A homily for the 16th Sunday in Ordinary Time, July 17, 2022
Gn 18:1-10a, Col 1:24-28, Lk 10:38-42
This is not a rant about people (especially motorists) whose faces are buried in their phones and digital devices nonstop (although it could be).
This is more of an observation about what they’re missing.
We’ve all seen movies or TV shows in which someone is engrossed by whatever’s on their screen and they walk right past something phenomenal or dangerous or hilarious. Sometimes in cartoons, the monster scratches its head and does a double-take in bemusement before devouring the clueless pedestrian.
And, fortunately, most of the time distracted people get away relatively unscathed.
“America’s Funniest Home Videos” is loaded with clips like this (but not cartoon monsters).
But what are they missing?
And to be clear, none of us needs to be distracted by our gizmos to miss great things.
There’s a phenomenon known as the green flash or the green flare that happens in the split second or seconds before sunset. Science meets art when pure green light spreads over the horizon as the atmosphere acts as a prism. It can be seen under perfect conditions — which is to say, rarely — and has been photographed even more rarely.
There’s Lake Maracaibo in Venezuela, with lightning storms spider-webbing across the sky nearly 300 nights a year.
There’s a woman whose cancer has gone into remission because of a clinical trial.

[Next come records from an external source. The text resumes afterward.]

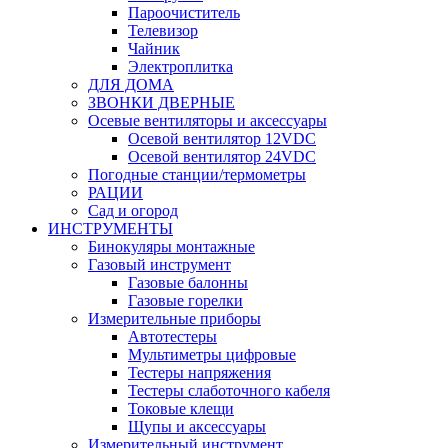
Пароочиститель
Телевизор
Чайник
Электроплитка
ДЛЯ ДОМА
ЗВОНКИ ДВЕРНЫЕ
Осевые вентиляторы и аксессуары
Осевой вентилятор 12VDC
Осевой вентилятор 24VDC
Погодные станции/термометры
РАЦИИ
Сад и огород
ИНСТРУМЕНТЫ
Бинокуляры монтажные
Газовый инструмент
Газовые балонны
Газовые горелки
Измерительные приборы
Автотестеры
Мультиметры цифровые
Тестеры напряжения
Тестеры слаботочного кабеля
Токовые клещи
Щупы и аксессуары
Измерительный инструмент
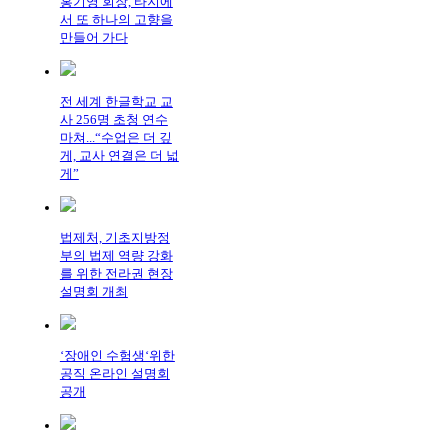
홍기영 회장, 타지에
서 또 하나의 고향을
만들어 가다
전 세계 한글학교 교
사 256명 초청 연수
마쳐...“수업은 더 깊
게, 교사 연결은 더 넓
게”
법제처, 기초지방정
부의 법제 역량 강화
를 위한 전라권 현장
설명회 개최
‘장애인 수험생‘위한
공직 온라인 설명회
공개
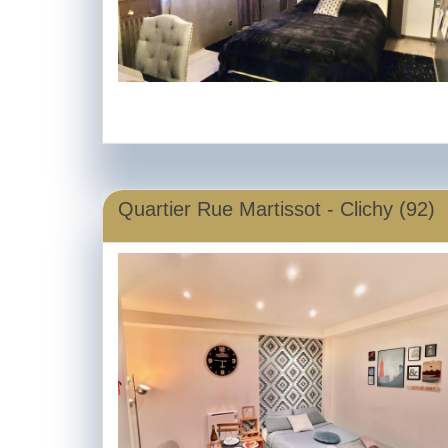
Quartier Rue Martissot - Clichy (92)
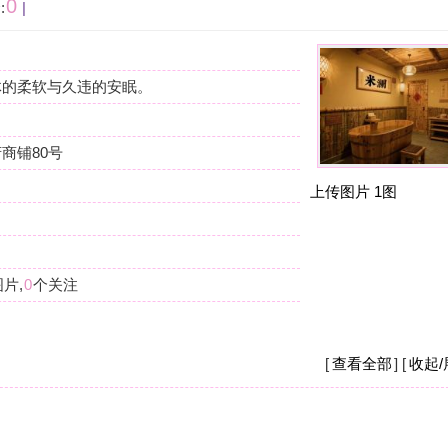
按
在
我
上传图片
1图
杭
摩
我
么
杭
摩
[
查看全部
] [
收起/展开
]
现
店
杭
摩
之
钱
[
收起/展开
]
杭
摩
现
重。
要
杭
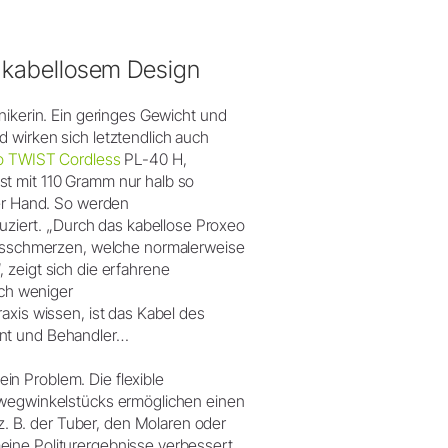
nk kabellosem Design
nikerin. Ein geringes Gewicht und
 wirken sich letztendlich auch
o TWIST Cordless
PL-40 H,
st mit 110 Gramm nur halb so
der Hand. So werden
iert. „Durch das kabellose Proxeo
sschmerzen, welche normalerweise
 zeigt sich die erfahrene
ich weniger
axis wissen, ist das Kabel des
ent und Behandler…
n Problem. Die flexible
inwegwinkelstücks ermöglichen einen
 B. der Tuber, den Molaren oder
eine Politurergebnisse verbessert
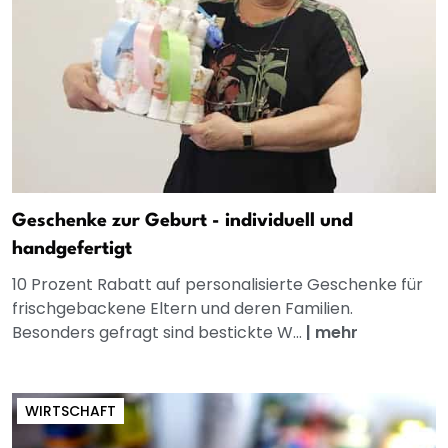
Geschenke zur Geburt - individuell und
handgefertigt
10 Prozent Rabatt auf personalisierte Geschenke für
frischgebackene Eltern und deren Familien.
Besonders gefragt sind bestickte W...
|
mehr
WIRTSCHAFT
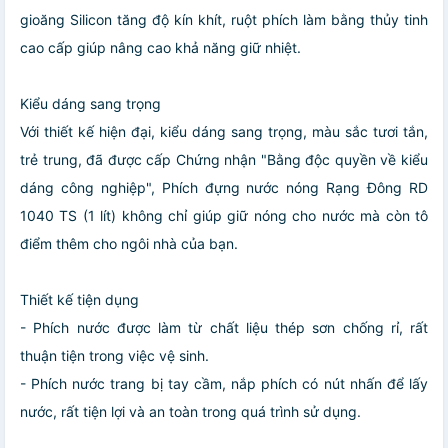
gioăng Silicon tăng độ kín khít, ruột phích làm bằng thủy tinh
cao cấp giúp nâng cao khả năng giữ nhiệt.
Kiểu dáng sang trọng
Với thiết kế hiện đại, kiểu dáng sang trọng, màu sắc tươi tắn,
trẻ trung, đã được cấp Chứng nhận "Bằng độc quyền về kiểu
dáng công nghiệp", Phích đựng nước nóng Rạng Đông RD
1040 TS (1 lít) không chỉ giúp giữ nóng cho nước mà còn tô
điểm thêm cho ngôi nhà của bạn.
Thiết kế tiện dụng
- Phích nước được làm từ chất liệu thép sơn chống rỉ, rất
thuận tiện trong việc vệ sinh.
- Phích nước trang bị tay cầm, nắp phích có nút nhấn để lấy
nước, rất tiện lợi và an toàn trong quá trình sử dụng.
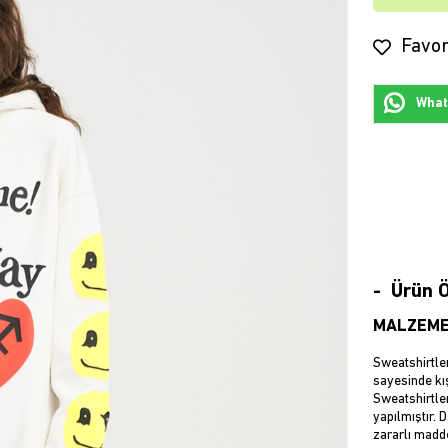
Favor
Whats
Ürün Ö
MALZEME
Sweatshirtler
sayesinde kış
Sweatshirtler
yapılmıştır. 
zararlı madd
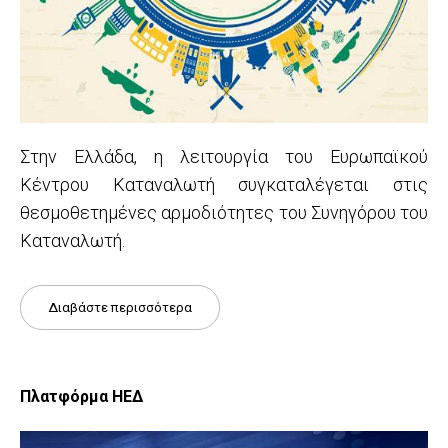
Στην Ελλάδα, η λειτουργία του Ευρωπαϊκού
Κέντρου Καταναλωτή συγκαταλέγεται στις
θεσμοθετημένες αρμοδιότητες του Συνηγόρου του
Καταναλωτή.
Διαβάστε περισσότερα
Πλατφόρμα ΗΕΔ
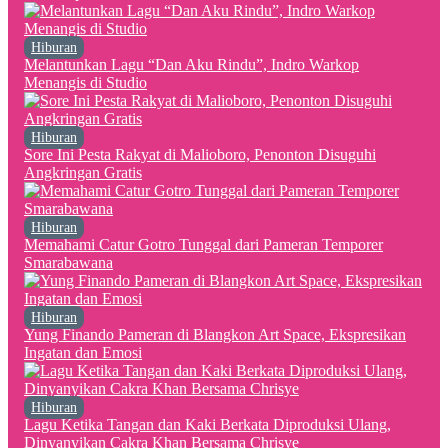
Hiburan
Melantunkan Lagu “Dan Aku Rindu”, Indro Warkop
Menangis di Studio
Hiburan
Sore Ini Pesta Rakyat di Malioboro, Penonton Disuguhi
Angkringan Gratis
Hiburan
Memahami Catur Gotro Tunggal dari Pameran Temporer
Smarabawana
Hiburan
Yung Finando Pameran di Blangkon Art Space, Ekspresikan
Ingatan dan Emosi
Hiburan
Lagu Ketika Tangan dan Kaki Berkata Diproduksi Ulang,
Dinyanyikan Cakra Khan Bersama Chrisye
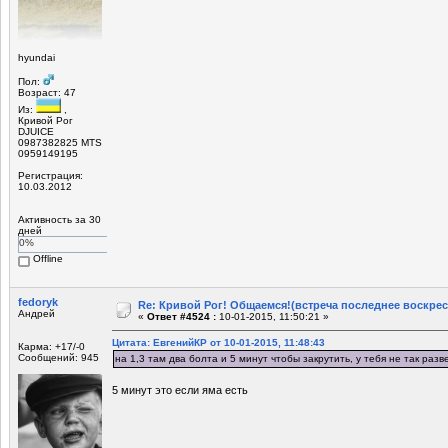
hyundai
Пол:
Возраст: 47
Из:
,
Кривой Рог
DJUICE
0987382825 MTS
0959149195
Регистрация:
10.03.2012
Активность за 30
дней
0%
Offline
fedoryk
Re: Кривой Рог! Общаемся!(встреча последнее воскрес
Андрей
«
Ответ #4524 :
10-01-2015, 11:50:21 »
Цитата: ЕвгенийКР от 10-01-2015, 11:48:43
Карма: +17/-0
Сообщений: 945
на 1,3 там два болта и 5 минут чтобы закрутить, у тебя не так разв
5 минут это если яма есть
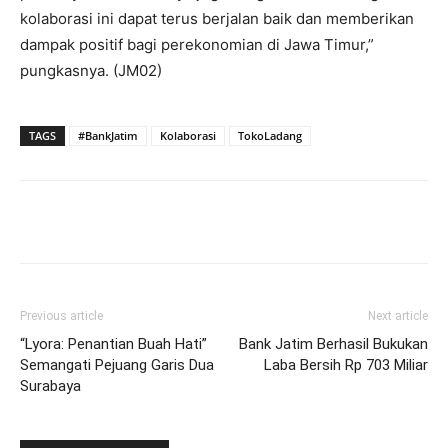
kolaborasi ini dapat terus berjalan baik dan memberikan
dampak positif bagi perekonomian di Jawa Timur,”
pungkasnya. (JM02)
TAGS
#BankJatim
Kolaborasi
TokoLadang
Previous article
Next article
“Lyora: Penantian Buah Hati”
Bank Jatim Berhasil Bukukan
Semangati Pejuang Garis Dua
Laba Bersih Rp 703 Miliar
Surabaya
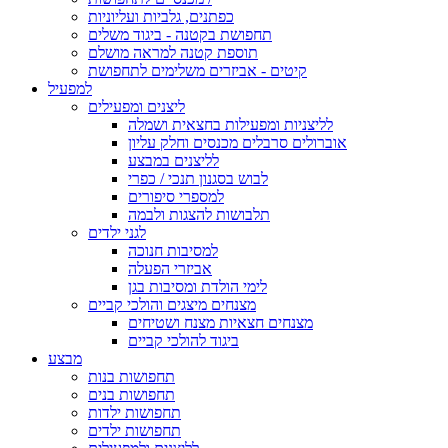
כפתנים, גלביות ועליוניות
תחפושת בקטנה - ביגוד משלים
תוספת קטנה למראה מושלם
קיטים - אביזרים משלימים לתחפושת
למפעיל
ליצנים ומפעילים
לליצניות ומפעילות בחצאית ושמלה
אוברולים סרבלים מכנסים וחלק עליון
לליצנים במבצע
לבוש בסגנון תנכי / כפרי
למספרי סיפורים
תלבושות להצגות ולבמה
לגני ילדים
למסיבות חנוכה
אביזרי הפעלה
לימי הולדת ומסיבות בגן
מצנחים מיצגים והולכי קביים
מצנחים חצאיות מצנח ושטיחים
ביגוד להולכי קביים
מבצע
תחפושות בנות
תחפושות בנים
תחפושות ילדות
תחפושות ילדים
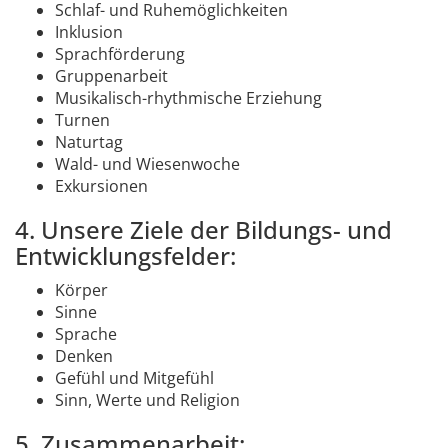
Schlaf- und Ruhemöglichkeiten
Inklusion
Sprachförderung
Gruppenarbeit
Musikalisch-rhythmische Erziehung
Turnen
Naturtag
Wald- und Wiesenwoche
Exkursionen
4. Unsere Ziele der Bildungs- und
Entwicklungsfelder:
Körper
Sinne
Sprache
Denken
Gefühl und Mitgefühl
Sinn, Werte und Religion
5. Zusammenarbeit:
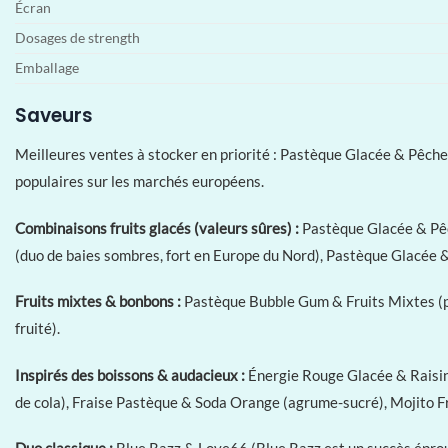
Écran
Dosages de strength
Emballage
Saveurs
Meilleures ventes à stocker en priorité : Pastèque Glacée & Pêche
populaires sur les marchés européens.
Combinaisons fruits glacés (valeurs sûres) :
Pastèque Glacée & Pêc
(duo de baies sombres, fort en Europe du Nord), Pastèque Glacée 
Fruits mixtes & bonbons :
Pastèque Bubble Gum & Fruits Mixtes (pub
fruité).
Inspirés des boissons & audacieux :
Énergie Rouge Glacée & Raisin 
de cola), Fraise Pastèque & Soda Orange (agrume-sucré), Mojito Fr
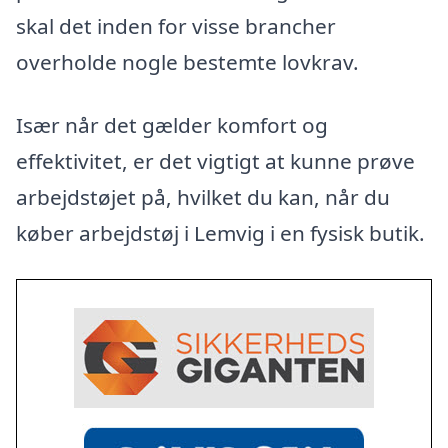
skal det inden for visse brancher
overholde nogle bestemte lovkrav.
Især når det gælder komfort og
effektivitet, er det vigtigt at kunne prøve
arbejdstøjet på, hvilket du kan, når du
køber arbejdstøj i Lemvig i en fysisk butik.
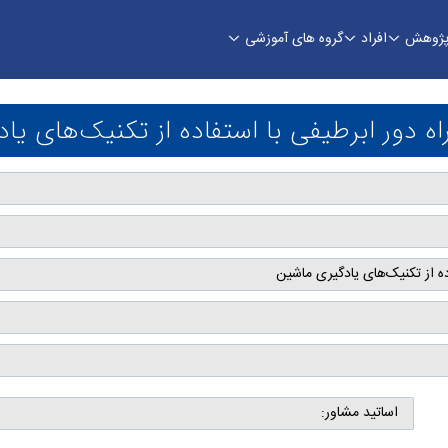
ژوهش
افراد
گروه های آموزشی
با استفاده از تکنیک‌های یادگیری ماشین - دانشکد
 دور ابرطیفی با استفاده از تکنیک‌های یا
ه از تکنیک‌های یادگیری ماشین
اساتید مشاور:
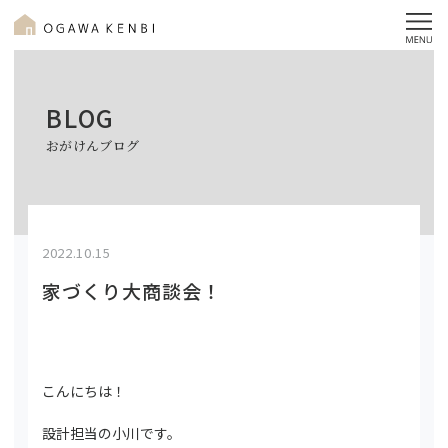
BLOG
おがけんブログ
2022.10.15
家づくり大商談会！
こんにちは！
設計担当の小川です。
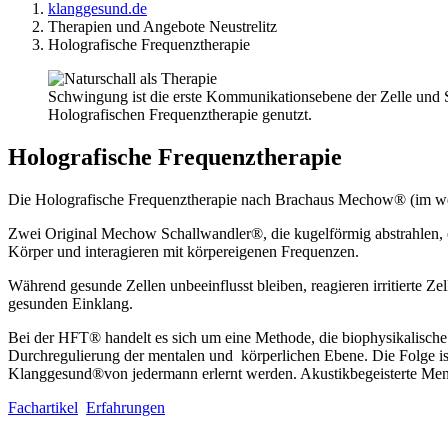
klanggesund.de
Therapien und Angebote Neustrelitz
Holografische Frequenztherapie
Schwingung ist die erste Kommunikationsebene der Zelle und Sch
Holografischen Frequenztherapie genutzt.
Holografische Frequenztherapie
Die Holografische Frequenztherapie nach Brachaus Mechow® (im weit
Zwei Original Mechow Schallwandler®, die kugelförmig abstrahlen, 
Körper und interagieren mit körpereigenen Frequenzen.
Während gesunde Zellen unbeeinflusst bleiben, reagieren irritierte Z
gesunden Einklang.
Bei der HFT® handelt es sich um eine Methode, die biophysikalische P
Durchregulierung der mentalen und körperlichen Ebene. Die Folge i
Klanggesund®von jedermann erlernt werden. Akustikbegeisterte Me
Fachartikel
Erfahrungen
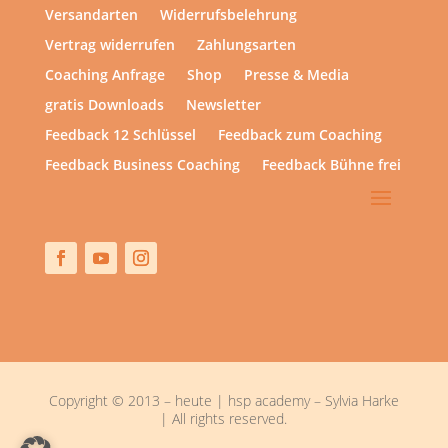
Versandarten
Widerrufsbelehrung
Vertrag widerrufen
Zahlungsarten
Coaching Anfrage
Shop
Presse & Media
gratis Downloads
Newsletter
Feedback 12 Schlüssel
Feedback zum Coaching
Feedback Business Coaching
Feedback Bühne frei
Copyright © 2013 – heute | hsp academy – Sylvia Harke
| All rights reserved.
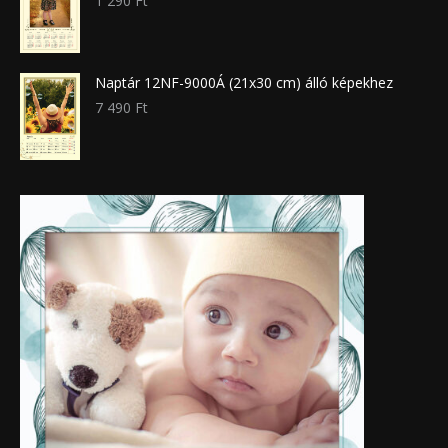
1 290
Ft
Naptár 12NF-9000Á (21x30 cm) álló képekhez
7 490
Ft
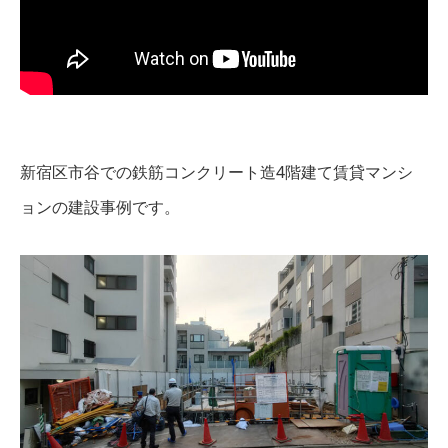
新宿区市谷での鉄筋コンクリート造4階建て賃貸マンシ
ョンの建設事例です。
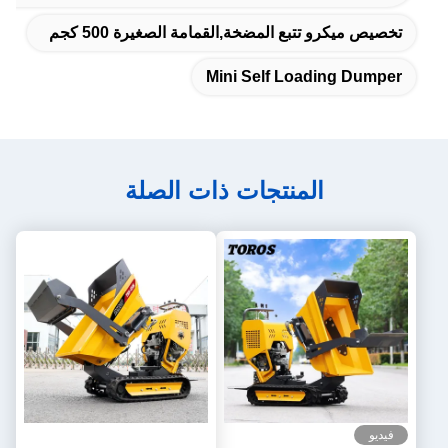
تخصيص ميكرو تتبع المضخة,القمامة الصغيرة 500 كجم
Mini Self Loading Dumper
المنتجات ذات الصلة
فيديو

There’s a rescued stray cat asleep in your lap after it spent three weeks under your bed trembling.
Miracles.
Our lives are full of them.
Isaac was Abraham and Sarah’s miracle child, and Genesis makes it clear who sent the miracle to them as a reward for their generous hospitality. The Scripture passage downright hits us over the head to show us God’s hand in this gift.
Do we see God’s hand in miracles today? Or are the images of the edge of the universe from the James Webb Space Telescope purely a scientific breakthrough?
God invented science. God wrote the laws of physics and astrophysics and gravity and xyz-ology.
God wrote the Law of Love.
And, miracle of miracles, all these laws work together.
Everything that works, just plain works in this world, is a gift from God.
But when an event is phenomenal, when we are knocked off our horses like St. Paul, when we say “Wow!” out loud, we proclaim it a miracle. Quite often in so many words.
Do we expect to be knocked out of our socks every day by God? Does a miracle need to be humongous to qualify as a miracle?
No. Everyday life can be miraculous.
Visiting someone who needs cheering up over a cup of coffee is a miracle.
Harvesting tomatoes and cucumbers for the food bank is a miracle.
Babysitting for someone undergoing cancer treatment is a miracle.
Every time, we’ve been the hands of God delivering a miracle.
God gave each of us the miraculous gift of life, and with it, the gifts of talent and personality.
God gave us the eyes to see the miracles in our lives. God gave us the eyes and ears to see and hear our sisters and brothers who need miracles in their lives.
Yes, because of the miracles in our lives, all the manifold multiple miracles, God challenges us to be miracles.
Someone somewhere desperately needs one.